Page extract:
Wednesday, October 15, 2008

The Home Stretch

Can any of us remember back to the time the debates for this election season began? I'm not talking about the debates between McCain and Obama but the debates in general for presidential nominees. It seems like a lifetime ago. Wasn't it around the time Bush started his second term? I can't recall for the life of me but it seems like this election began shortly after the previous one concluded. I suppose it makes sense seeing as how unless there is some rapid fire change to the Constitution that leads to an extension or additional term for the sitting President, this will be the first time in 8 years that someone new will be occupying the White House. But if one is to listen to the nonsense being bandied about by both sides our choices are limited to an out-of-touch old man or an 'Arab'. Both descriptions are off but that's what the images have been reduced to. And whose fault is that?


One could argue that the stakes for this election are much higher than the previous ones. Of course that's something that everyone says during every election. But the next President is going to have to deal with some very major issues in the coming four years and that's where my interest lies; in how the candidates plan on dealing with the problems. We have a fiscal crisis that the country has not really seen since around the time of the Great Depression, we have wars going on in two countries with other countries around the world beginning to show signs of boiling over into potential problem areas as well, and we have the greatest schism in political views since... well ever. I can't help but think back to the first campaign George W. Bush ran against Al Gore. During that time the Monica Lewinsky scandal that rocked the end of the Clinton administration's second term. Bush ran on a platform of bringing change and creating bipartisanship that had become fractured in the wake of Clinton's trial.

Information provided:
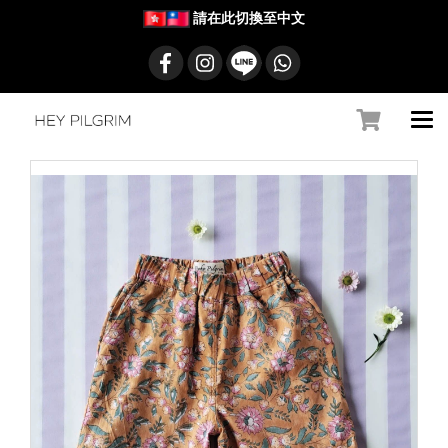
請在此切換至中文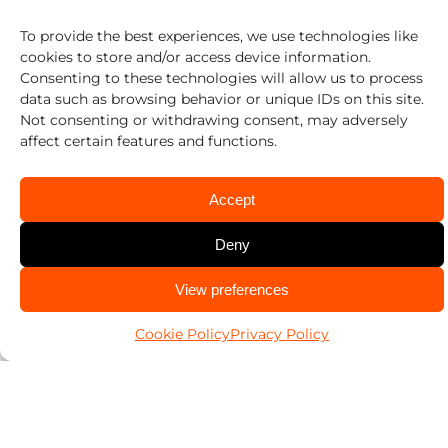
Pop-A-Lock is proud to have pioneered the
To provide the best experiences, we use technologies like
Emergency Door Unlocking (EDU) Program
cookies to store and/or access device information.
Consenting to these technologies will allow us to process
– a free community service dedicated to
data such as browsing behavior or unique IDs on this site.
Not consenting or withdrawing consent, may adversely
saving lives.
affect certain features and functions.
Pop-A-Lock locksmiths across the United
Accept
States have already rescued hundreds of
Deny
thousands of children and pets through this
CALL US
View preferences
469-213-1970
free community service and we routinely
Cookie Policy
Privacy Policy
rescue hundreds more every day as part of
our ongoing commitment to our
community.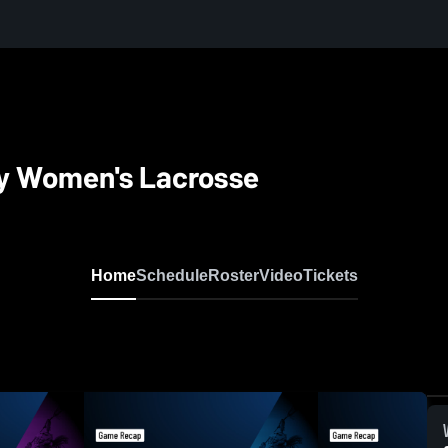
ty Women's Lacrosse
Home
Schedule
Roster
Video
Tickets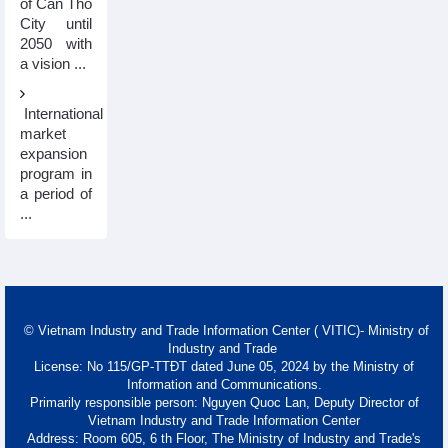
of Can Tho
City until
2050 with
a vision ...
International
market
expansion
program in
a period of
...
© Vietnam Industry and Trade Information Center ( VITIC)- Ministry of
Industry and Trade
License: No 115/GP-TTĐT dated June 05, 2024 by the Ministry of
Information and Communications.
Primarily responsible person: Nguyen Quoc Lan, Deputy Director of
Vietnam Industry and Trade Information Center
Address: Room 605, 6 th Floor, The Ministry of Industry and Trade's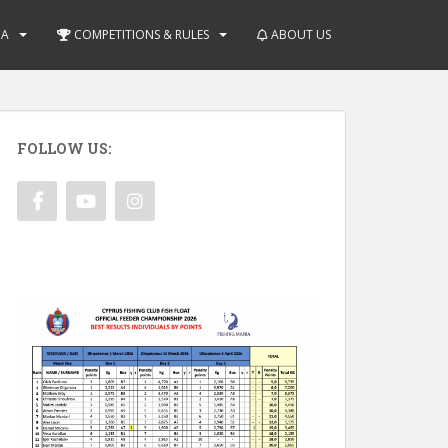
IA
COMPETITIONS & RULES
ABOUT US
FOLLOW US: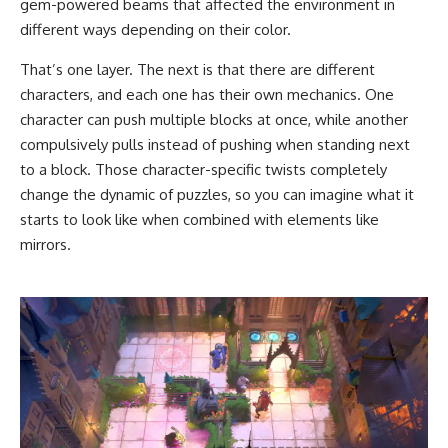
gem-powered beams that affected the environment in
different ways depending on their color.
That’s one layer. The next is that there are different
characters, and each one has their own mechanics. One
character can push multiple blocks at once, while another
compulsively pulls instead of pushing when standing next
to a block. Those character-specific twists completely
change the dynamic of puzzles, so you can imagine what it
starts to look like when combined with elements like
mirrors.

Tasks:
• A. Sum up the election blog post above in two sentences, without using anything from the data.
• B. Carry on the election blog post from the point where it stops, in the same voice.

Responses:
• A. The election blog post says this presidential race seems to have begun long ago, shortly after the previous one ended, and that the talk from both sides has reduced the choice to an out-of-touch old man or an 'Arab,' descriptions the writer calls off. The writer's interest lies in how the candidates plan to deal with major problems, including a fiscal crisis, wars in two countries and the greatest split in political views ever, and recalls that Bush ran against Al Gore on a platform of change and bipartisanship.

• B.
Bush pledged to work both sides of the aisle in Congress in order to bring the government together and until September 2001, nothing much was working right in that regard for the President. Then, as is a popular rejoinder with one of my conservative family friends, "9/11 happened." Sure, the attacks of September 11th were horrific and tragic and they set our country on a course that would define the following 7 years but what it also caused was a polarization of people that I have not really seen in the span of my relatively short life. Suddenly it became an us against them mentality and it has only gotten worse. I remember statements being made by Bush to the effect that 'those who don't stand against us with terrorists will be seen to be standing with them.' That also seemed to apply to Congress and anyone else who didn't see eye to eye with the moves being made either.


If you disagreed with the war or felt strongly that we should have focused on capturing or killing Osama bin Laden then you were considered an unpatriotic and foolish person who harbored terrorist tendancies. I'm sorry but that's not what I felt at all. I felt that we should capture the one who has clearly masterminded the attacks on our country. We had worldwide support and there was no better time to do it than when we first entered Afghanistan. But focus shifted and now we stand with one foot in Iraq and the other in Afghanistan and still, both sides argue for and against this move and still people are so emmeshed with the 'with us or against us' mentality that it's hard to have a rational discussion.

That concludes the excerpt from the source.